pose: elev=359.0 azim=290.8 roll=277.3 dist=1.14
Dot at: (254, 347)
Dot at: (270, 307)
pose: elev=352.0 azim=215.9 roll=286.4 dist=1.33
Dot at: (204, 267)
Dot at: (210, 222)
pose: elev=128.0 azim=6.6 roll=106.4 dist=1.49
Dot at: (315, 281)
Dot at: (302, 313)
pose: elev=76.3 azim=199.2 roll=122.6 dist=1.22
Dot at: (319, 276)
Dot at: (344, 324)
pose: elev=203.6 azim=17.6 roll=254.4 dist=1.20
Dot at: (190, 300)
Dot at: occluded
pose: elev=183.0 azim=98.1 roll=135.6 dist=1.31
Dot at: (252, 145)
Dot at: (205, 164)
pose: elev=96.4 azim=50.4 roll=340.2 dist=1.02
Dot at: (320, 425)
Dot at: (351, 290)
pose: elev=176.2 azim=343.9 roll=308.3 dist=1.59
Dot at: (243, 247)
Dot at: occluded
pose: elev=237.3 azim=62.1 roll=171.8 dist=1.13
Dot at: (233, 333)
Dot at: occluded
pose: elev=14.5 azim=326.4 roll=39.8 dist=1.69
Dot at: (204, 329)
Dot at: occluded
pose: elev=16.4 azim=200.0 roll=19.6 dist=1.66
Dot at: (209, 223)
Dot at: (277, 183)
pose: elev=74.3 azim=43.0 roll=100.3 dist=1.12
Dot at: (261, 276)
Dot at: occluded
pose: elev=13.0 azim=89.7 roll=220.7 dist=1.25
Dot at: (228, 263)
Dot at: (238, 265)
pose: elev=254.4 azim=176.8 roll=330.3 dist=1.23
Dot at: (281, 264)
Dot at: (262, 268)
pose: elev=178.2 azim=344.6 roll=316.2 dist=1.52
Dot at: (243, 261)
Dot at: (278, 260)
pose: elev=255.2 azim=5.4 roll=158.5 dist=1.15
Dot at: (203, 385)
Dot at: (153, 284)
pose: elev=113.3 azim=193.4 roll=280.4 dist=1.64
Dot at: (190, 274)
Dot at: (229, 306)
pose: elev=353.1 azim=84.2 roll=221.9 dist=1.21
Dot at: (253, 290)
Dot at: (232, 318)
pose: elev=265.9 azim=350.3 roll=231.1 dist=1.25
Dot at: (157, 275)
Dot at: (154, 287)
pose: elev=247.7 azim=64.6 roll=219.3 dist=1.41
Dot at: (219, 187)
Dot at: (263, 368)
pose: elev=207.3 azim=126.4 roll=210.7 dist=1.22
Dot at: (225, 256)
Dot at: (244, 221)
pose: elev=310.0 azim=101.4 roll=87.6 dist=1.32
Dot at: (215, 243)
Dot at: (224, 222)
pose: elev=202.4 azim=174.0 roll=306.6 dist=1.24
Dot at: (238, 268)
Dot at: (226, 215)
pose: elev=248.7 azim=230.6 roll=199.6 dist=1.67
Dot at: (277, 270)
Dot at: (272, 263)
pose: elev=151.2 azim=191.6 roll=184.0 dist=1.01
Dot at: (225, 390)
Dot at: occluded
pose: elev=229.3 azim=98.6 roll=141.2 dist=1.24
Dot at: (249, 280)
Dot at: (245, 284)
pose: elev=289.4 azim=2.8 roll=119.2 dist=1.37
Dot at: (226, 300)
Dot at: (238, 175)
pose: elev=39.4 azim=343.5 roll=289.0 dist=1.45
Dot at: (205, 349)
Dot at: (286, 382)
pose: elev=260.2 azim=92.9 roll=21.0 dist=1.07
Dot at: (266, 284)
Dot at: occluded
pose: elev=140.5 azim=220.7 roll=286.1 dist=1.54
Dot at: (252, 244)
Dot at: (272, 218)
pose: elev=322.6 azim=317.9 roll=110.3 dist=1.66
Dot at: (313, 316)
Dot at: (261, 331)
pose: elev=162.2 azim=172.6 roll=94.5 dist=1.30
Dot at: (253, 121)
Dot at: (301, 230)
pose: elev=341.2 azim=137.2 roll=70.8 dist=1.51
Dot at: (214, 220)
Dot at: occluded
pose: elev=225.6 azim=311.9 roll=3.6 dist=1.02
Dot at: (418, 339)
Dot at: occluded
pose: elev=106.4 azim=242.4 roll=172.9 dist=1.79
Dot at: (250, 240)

##############################

### THE EXERCISE
Output every one of the entries above verbatim, line for line, with no character changed.

### OUTPUT FOR THIS TASK
pose: elev=359.0 azim=290.8 roll=277.3 dist=1.14
Dot at: (254, 347)
Dot at: (270, 307)
pose: elev=352.0 azim=215.9 roll=286.4 dist=1.33
Dot at: (204, 267)
Dot at: (210, 222)
pose: elev=128.0 azim=6.6 roll=106.4 dist=1.49
Dot at: (315, 281)
Dot at: (302, 313)
pose: elev=76.3 azim=199.2 roll=122.6 dist=1.22
Dot at: (319, 276)
Dot at: (344, 324)
pose: elev=203.6 azim=17.6 roll=254.4 dist=1.20
Dot at: (190, 300)
Dot at: occluded
pose: elev=183.0 azim=98.1 roll=135.6 dist=1.31
Dot at: (252, 145)
Dot at: (205, 164)
pose: elev=96.4 azim=50.4 roll=340.2 dist=1.02
Dot at: (320, 425)
Dot at: (351, 290)
pose: elev=176.2 azim=343.9 roll=308.3 dist=1.59
Dot at: (243, 247)
Dot at: occluded
pose: elev=237.3 azim=62.1 roll=171.8 dist=1.13
Dot at: (233, 333)
Dot at: occluded
pose: elev=14.5 azim=326.4 roll=39.8 dist=1.69
Dot at: (204, 329)
Dot at: occluded
pose: elev=16.4 azim=200.0 roll=19.6 dist=1.66
Dot at: (209, 223)
Dot at: (277, 183)
pose: elev=74.3 azim=43.0 roll=100.3 dist=1.12
Dot at: (261, 276)
Dot at: occluded
pose: elev=13.0 azim=89.7 roll=220.7 dist=1.25
Dot at: (228, 263)
Dot at: (238, 265)
pose: elev=254.4 azim=176.8 roll=330.3 dist=1.23
Dot at: (281, 264)
Dot at: (262, 268)
pose: elev=178.2 azim=344.6 roll=316.2 dist=1.52
Dot at: (243, 261)
Dot at: (278, 260)
pose: elev=255.2 azim=5.4 roll=158.5 dist=1.15
Dot at: (203, 385)
Dot at: (153, 284)
pose: elev=113.3 azim=193.4 roll=280.4 dist=1.64
Dot at: (190, 274)
Dot at: (229, 306)
pose: elev=353.1 azim=84.2 roll=221.9 dist=1.21
Dot at: (253, 290)
Dot at: (232, 318)
pose: elev=265.9 azim=350.3 roll=231.1 dist=1.25
Dot at: (157, 275)
Dot at: (154, 287)
pose: elev=247.7 azim=64.6 roll=219.3 dist=1.41
Dot at: (219, 187)
Dot at: (263, 368)
pose: elev=207.3 azim=126.4 roll=210.7 dist=1.22
Dot at: (225, 256)
Dot at: (244, 221)
pose: elev=310.0 azim=101.4 roll=87.6 dist=1.32
Dot at: (215, 243)
Dot at: (224, 222)
pose: elev=202.4 azim=174.0 roll=306.6 dist=1.24
Dot at: (238, 268)
Dot at: (226, 215)
pose: elev=248.7 azim=230.6 roll=199.6 dist=1.67
Dot at: (277, 270)
Dot at: (272, 263)
pose: elev=151.2 azim=191.6 roll=184.0 dist=1.01
Dot at: (225, 390)
Dot at: occluded
pose: elev=229.3 azim=98.6 roll=141.2 dist=1.24
Dot at: (249, 280)
Dot at: (245, 284)
pose: elev=289.4 azim=2.8 roll=119.2 dist=1.37
Dot at: (226, 300)
Dot at: (238, 175)
pose: elev=39.4 azim=343.5 roll=289.0 dist=1.45
Dot at: (205, 349)
Dot at: (286, 382)
pose: elev=260.2 azim=92.9 roll=21.0 dist=1.07
Dot at: (266, 284)
Dot at: occluded
pose: elev=140.5 azim=220.7 roll=286.1 dist=1.54
Dot at: (252, 244)
Dot at: (272, 218)
pose: elev=322.6 azim=317.9 roll=110.3 dist=1.66
Dot at: (313, 316)
Dot at: (261, 331)
pose: elev=162.2 azim=172.6 roll=94.5 dist=1.30
Dot at: (253, 121)
Dot at: (301, 230)
pose: elev=341.2 azim=137.2 roll=70.8 dist=1.51
Dot at: (214, 220)
Dot at: occluded
pose: elev=225.6 azim=311.9 roll=3.6 dist=1.02
Dot at: (418, 339)
Dot at: occluded
pose: elev=106.4 azim=242.4 roll=172.9 dist=1.79
Dot at: (250, 240)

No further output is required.